First, we not treat access to guns the same way we treat driving privileges? We can requiring background checks, safety training and testing, and liability insurance for anyone who wants to own a gun. Remember, we do not hand a gun to a cop and say have at it. We require officers and soldiers to be certified, to practice and pass tests, before we entrust them with their weapons.
Second, we should acknowledge that we have the right to draw some lines when it comes to what weapons should be available to the general public. It is not an issue of whether the line should be drawn, but where. We already do this — RPGs, machine guns and bazookas are heavily regulated (the NRA opposes these regulations), explosive devices are banned, and so on. We have the ability to determine where the line should be placed, balancing the public good against the right of the individual — which is the same standard we apply to the First Amendment.
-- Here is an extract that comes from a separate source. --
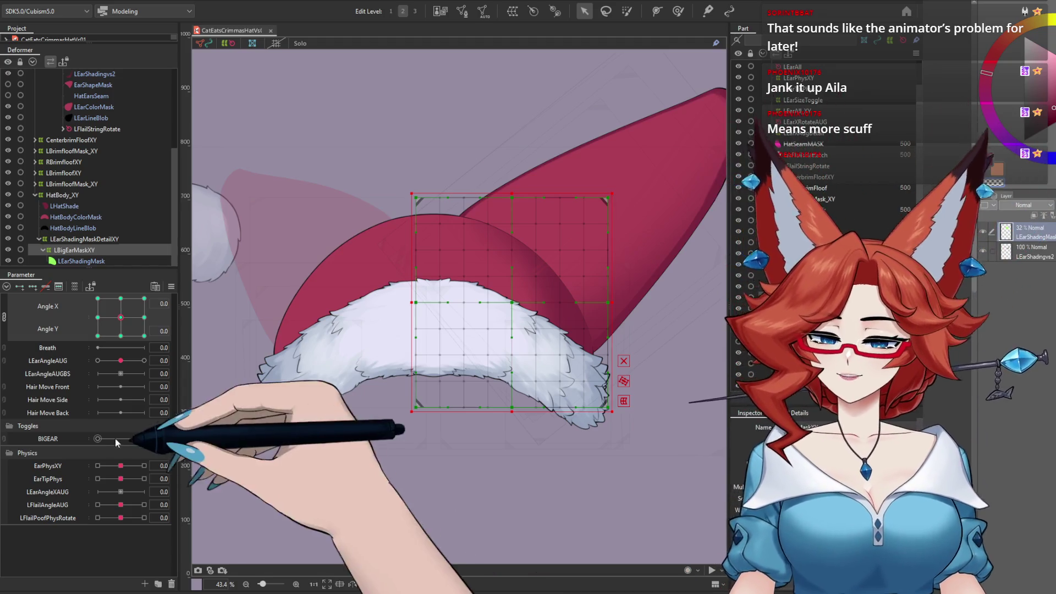
{"action": "left_click", "coordinate": [98, 439]}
The NRA might argue that the Second Amendment is different — it calls gun ownership, absurdly, our “first freedom.” At best it is our sixth, given that it is placed in the Bill of Rights behind the five freedoms outlined in the First Amendment.
But there is no rational reason to treat these rights differently — but this is a digression. My point, ultimately, is that we need to have these discussions, that debates and votes are necessary, that they are an integral component of how our system of government is supposed to function. If the sit-in reminds us that so-called gun rights are not exempt from the legislative process, then the sit-in will have been a success.